**** TEXT SECTION ****
The result is a Carmen that plays down the Spanish-ness and emphasises the French-ness of it all. It’s on their website in all its late 19th-century glory:

Carmen DVD, Bru Zane Label, BZ 3001

Carmen DVD, Bru Zane Label, BZ 3001

This production has been touring the world, from Paris to Dallas and Hong Kong, and is coming to Athens in April 2026 (https://www.nationalopera.gr/en/stavros-niarchos-hall/sn-opera/item/7435-karmen). The sexuality of Carmen, the flame of desire of Don José, and heroic poses of the bullfighters are all brought to life in a way that few modern productions have been able to do, either in traditional or modern-dress settings. Press reports from the premiere of Carmen emphasised the ‘garish colours’ that stood out on the dark stage, and so you’ll see them in this production.

A look at the final scene is quite rewarding. The first image is from the black and white poster for the premiere by Prudent Louis Leray showing the dying Carmen in the arms of Don José as the triumphant toreador Escamillo comes out from his field of battle with the bull.

Prudent Louis Leray: Carmen, poster, 1875 (Gallica: btv1b53187276q)

Prudent Louis Leray: Carmen, poster, 1875 (Gallica: btv1b53187276q)

The second image is from the end of the Bru Zane reconstructed opera as produced in 2023. This shows how closely they’ve followed the documentary trail about this opera and the premiere.

The Death of Carmen (Deepa Johnny, Carmen; Stanislas de Barbeyrac, Don José; Nicolas Courjal, Escamillo), 2023 (L’opéra de Rouen Normandie)
**** EXCERPTED RECORDS ****
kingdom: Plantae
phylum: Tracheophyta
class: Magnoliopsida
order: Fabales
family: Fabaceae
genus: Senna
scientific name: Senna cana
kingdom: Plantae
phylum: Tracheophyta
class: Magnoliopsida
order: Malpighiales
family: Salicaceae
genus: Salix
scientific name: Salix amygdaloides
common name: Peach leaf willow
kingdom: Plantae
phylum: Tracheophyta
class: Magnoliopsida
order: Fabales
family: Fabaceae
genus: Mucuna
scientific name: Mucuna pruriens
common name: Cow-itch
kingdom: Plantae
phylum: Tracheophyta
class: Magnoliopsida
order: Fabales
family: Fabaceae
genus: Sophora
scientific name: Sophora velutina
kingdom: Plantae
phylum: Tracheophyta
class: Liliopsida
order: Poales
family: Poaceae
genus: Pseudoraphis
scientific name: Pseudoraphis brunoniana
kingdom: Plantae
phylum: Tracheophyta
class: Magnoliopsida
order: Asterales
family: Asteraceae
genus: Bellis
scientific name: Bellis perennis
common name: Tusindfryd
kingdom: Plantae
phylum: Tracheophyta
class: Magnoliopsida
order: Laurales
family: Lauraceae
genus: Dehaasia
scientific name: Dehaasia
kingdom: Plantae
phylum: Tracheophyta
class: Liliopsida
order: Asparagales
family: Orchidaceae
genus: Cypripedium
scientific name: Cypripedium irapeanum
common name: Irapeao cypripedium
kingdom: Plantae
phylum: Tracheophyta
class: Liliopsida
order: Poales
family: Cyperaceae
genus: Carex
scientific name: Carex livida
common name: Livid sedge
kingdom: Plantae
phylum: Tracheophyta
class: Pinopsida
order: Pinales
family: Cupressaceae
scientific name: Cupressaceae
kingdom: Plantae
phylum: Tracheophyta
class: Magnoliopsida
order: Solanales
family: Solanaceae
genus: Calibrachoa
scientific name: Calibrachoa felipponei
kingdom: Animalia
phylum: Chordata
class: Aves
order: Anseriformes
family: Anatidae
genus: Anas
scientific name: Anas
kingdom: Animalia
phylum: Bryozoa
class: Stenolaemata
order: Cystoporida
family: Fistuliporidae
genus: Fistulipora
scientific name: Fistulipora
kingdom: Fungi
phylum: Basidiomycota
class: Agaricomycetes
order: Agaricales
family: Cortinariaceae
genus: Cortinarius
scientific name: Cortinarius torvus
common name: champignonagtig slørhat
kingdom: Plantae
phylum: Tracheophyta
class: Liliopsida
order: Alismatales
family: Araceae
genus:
****
PROBLEM |
Copy out the entire passage above about the Bru Zane production of Carmen, word for word and line for line.

SOLUTION TO THIS PROBLEM |
The result is a Carmen that plays down the Spanish-ness and emphasises the French-ness of it all. It’s on their website in all its late 19th-century glory:

Carmen DVD, Bru Zane Label, BZ 3001

Carmen DVD, Bru Zane Label, BZ 3001

This production has been touring the world, from Paris to Dallas and Hong Kong, and is coming to Athens in April 2026 (https://www.nationalopera.gr/en/stavros-niarchos-hall/sn-opera/item/7435-karmen). The sexuality of Carmen, the flame of desire of Don José, and heroic poses of the bullfighters are all brought to life in a way that few modern productions have been able to do, either in traditional or modern-dress settings. Press reports from the premiere of Carmen emphasised the ‘garish colours’ that stood out on the dark stage, and so you’ll see them in this production.

A look at the final scene is quite rewarding. The first image is from the black and white poster for the premiere by Prudent Louis Leray showing the dying Carmen in the arms of Don José as the triumphant toreador Escamillo comes out from his field of battle with the bull.

Prudent Louis Leray: Carmen, poster, 1875 (Gallica: btv1b53187276q)

Prudent Louis Leray: Carmen, poster, 1875 (Gallica: btv1b53187276q)

The second image is from the end of the Bru Zane reconstructed opera as produced in 2023. This shows how closely they’ve followed the documentary trail about this opera and the premiere.

The Death of Carmen (Deepa Johnny, Carmen; Stanislas de Barbeyrac, Don José; Nicolas Courjal, Escamillo), 2023 (L’opéra de Rouen Normandie)